Given all that has come about through the Spirit, we arrive then at a question: How do I respond to the Spirit of God in my life? How do I respond to the Spirit dwelling in me? St. Paul gives us some very good advice about living a life of righteousness, that is, a life of virtue. He says, “But you are not in the flesh; on the contrary, you are in the spirit, if only the Spirit of God dwells in you.” What does he mean when he says if only the Spirit of God dwells in you? I suppose the question we might ask ourselves is: Have I created a space for the Spirit to dwell within me? Have I opened my heart to this indwelling of the Spirit? Paul says, “Whoever does not have the Spirit of Christ does not belong to him. But if Christ is in you, although the body is dead because of sin, the spirit is alive because of righteousness.” Righteousness is a matter of living a life of discipline, standing for what is right, and doing what is right. The ancient philosophers would recognize this value as exercising virtue, and those who remember their study of the Sacrament of Confirmation will remember the gifts of the Holy Spirit, which are tied to virtue. These gifts are knowledge, wisdom, understanding, fortitude, counsel, piety, and Fear of the Lord.
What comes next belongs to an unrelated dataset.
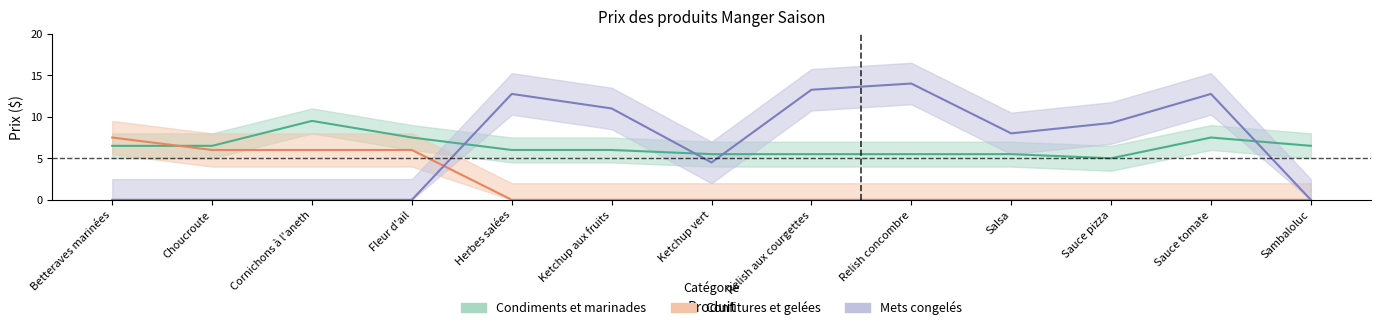

What is the spread (max minus min) of values at Cornichons à l'aneth?

9.5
Indeed, the gifts of the Spirit are many, but how are they linked to virtue? Well, one cannot have knowledge without the discipline of study; one cannot understand without contemplation; wisdom is the result of applying knowledge and understanding; fortitude requires tempering fear; counsel can only be effective with prudence; piety is the discipline of practicing the faith with devotion; and cannot fear God without avoiding sin. If we wish to be truly well-rounded Christians, we will create a space for the Spirit by exercising the virtues that allow the gifts of the Spirit to shine in our hearts. In other words, the Spirit has already given us the tools we need to create a space for Him to dwell. For those who are led by the Spirit of God are sons [and daughters] of God.
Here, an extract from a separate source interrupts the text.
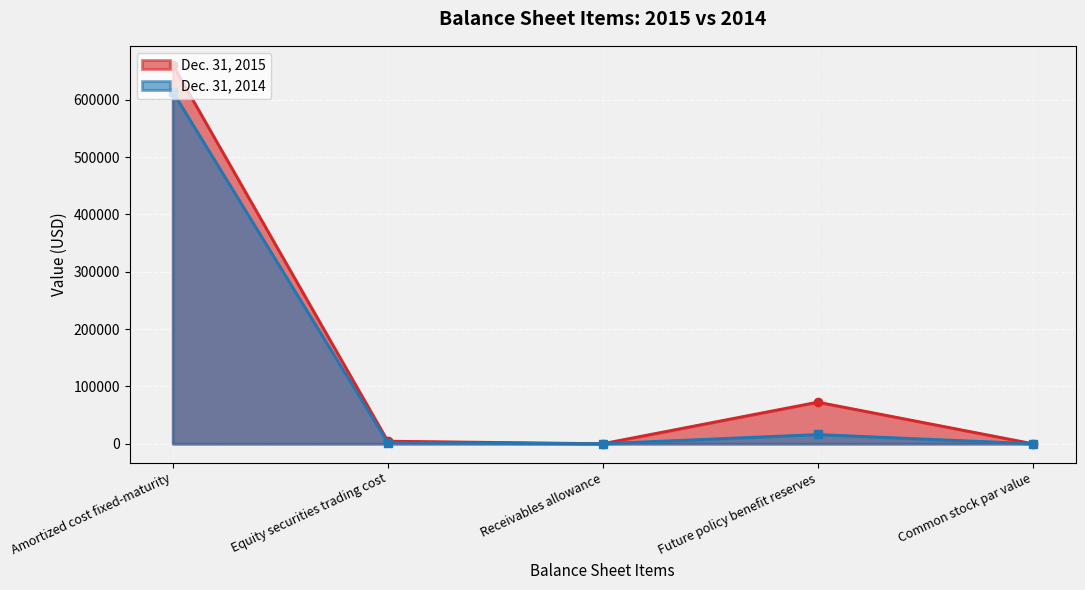

Rank the series by their maximum value, from highest to lowest.

Dec. 31, 2015, Dec. 31, 2014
And so, practicing virtue and exercising righteousness helps us create a space for the Spirit to dwell in us. Now, one may object and say that the Spirit does what He wills, and there is nothing we need to do for the Spirit to dwell in us. But, let us not forget that God gave us freewill. Our capacity for the indwelling of the Spirit, therefore, is directly proportionate to our willingness to accept Him into our life. Consider what Jesus says in the gospel: “‘As the Father has sent me, so I send you.’ And when he had said this, he breathed on them and said to them, ‘Receive the Holy Spirit.’” To receive the Holy Spirit, then, implies that the disciples must be open to it. We hear in the Acts of the Apostles how they “devoted themselves with one accord to prayer, together with some women, and Mary the mother of Jesus, and his brothers.” Then, when they were all in one place together, there came a strong driving wind, and they were all filled with the Holy Spirit. The key to their openness to the Spirit was their unity in prayer, their devotion.

We are all called to the same unity, for it is the same Spirit that draws us together today. And so, as we celebrate this Solemnity of Pentecost, the coming of the Spirit, may we also open our hearts to receive the Holy Spirit. And as we exercise a life of virtue, may the gifts of the Spirit be made manifest in our lives. And may the communion we share in the Body of Christ, make us ever more faithful to God, who has made all things new through his Son, and whose Spirit renews the face of the earth.